Government officials from Argentina and Chile discuss the region’s experience of drafting the Territorial Integration Program that will facilitate the construction of this new link between the two countries.
South America is daring to dream of more profound forms of integration with a focus on human development. The Agua Negra Binational Tunnel PTI is an example of how an infrastructure project can improve the quality of people’s lives when it is complemented by a planning process that focuses on the territory in question and its economic, social, and environmental dynamics. This binational program is the result of work by Argentina and Chile to integrate their borders through infrastructure.
The efforts made by both countries, especially the governments of San Juan and La Rioja provinces in Argentina and Coquimbo in Chile, have proven that infrastructure can provide concrete answers for local inhabitants and the region’s population as a whole.
This PTI is a set of plans, programs, and projects (PPPs) and related actions and activities (AAs) that complement the tunnel itself and play a major part in expanding the region’s development potential. These PPPs aim to leverage the positive outcomes of constructing the tunnel and to mitigate or reduce factors that prevent people from fully taking advantage of these benefits.
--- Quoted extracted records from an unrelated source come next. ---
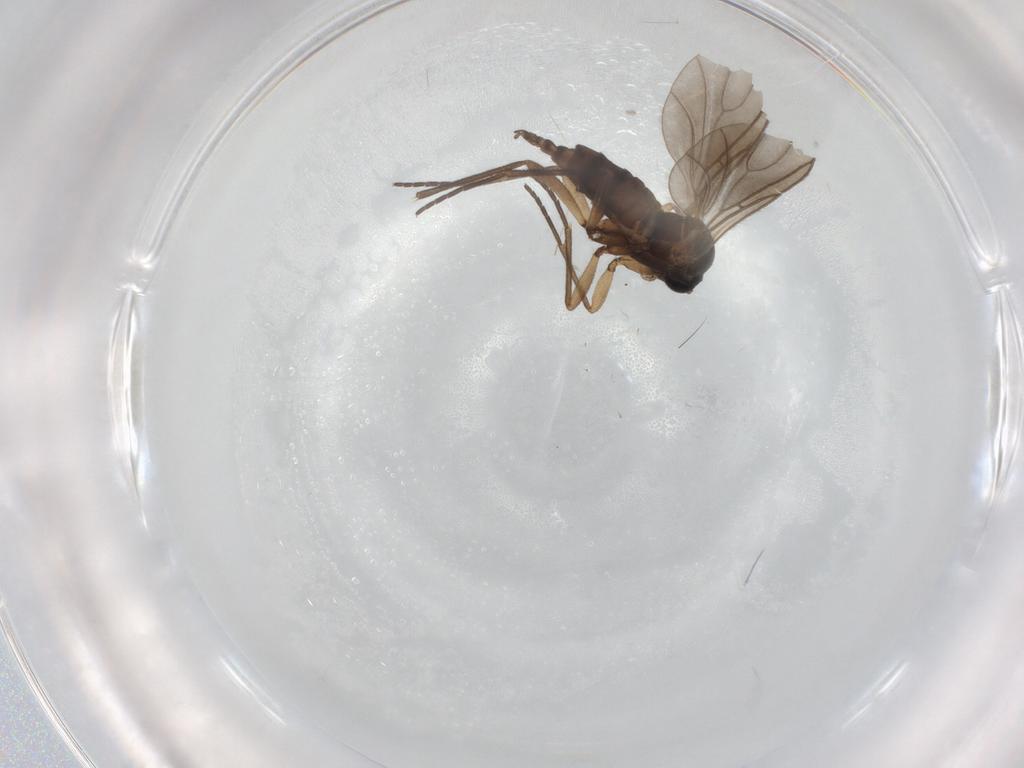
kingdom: Animalia
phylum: Arthropoda
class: Insecta
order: Diptera
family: Sciaridae
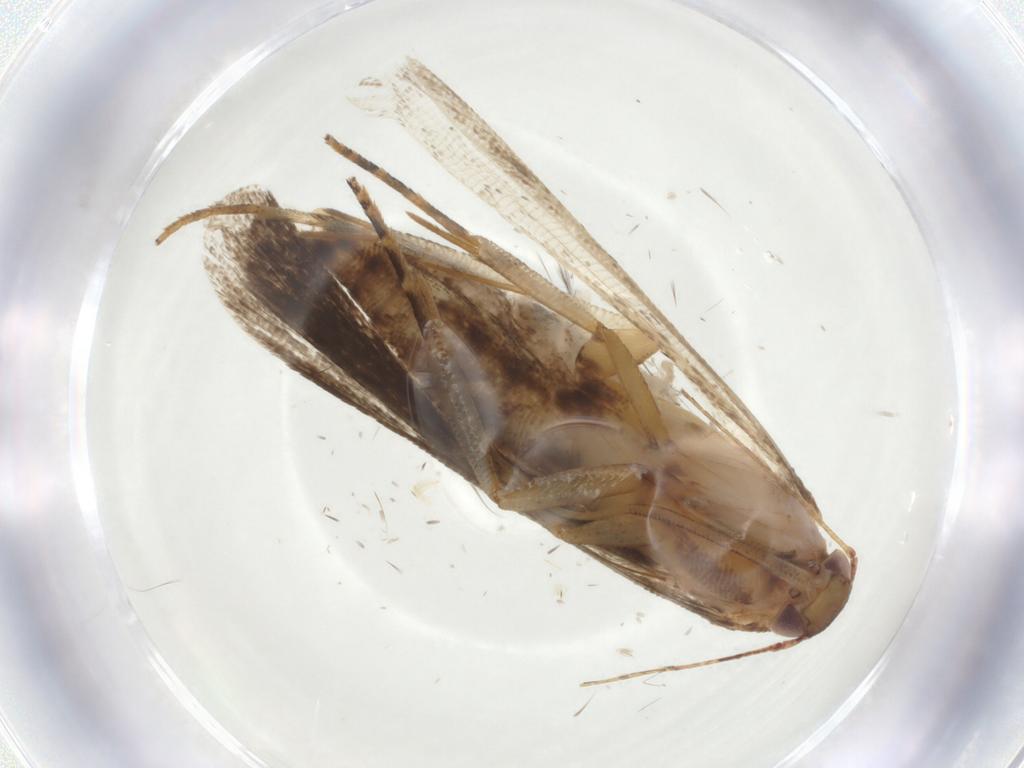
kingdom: Animalia
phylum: Arthropoda
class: Insecta
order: Lepidoptera
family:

The Agua Negra tunnel is a massive project that poses significant technical, institutional, and financial challenges for Argentina and Chile. When work begins, it will be essential to fine-
tune coordination between the construction of the tunnel itself and the implementation of the PTI (in other words, planning the development of the area around the tunnel). This is an ongoing project that will not finish when the tunnel is officially opened, but instead entails long-term coordination-related challenges for the two countries.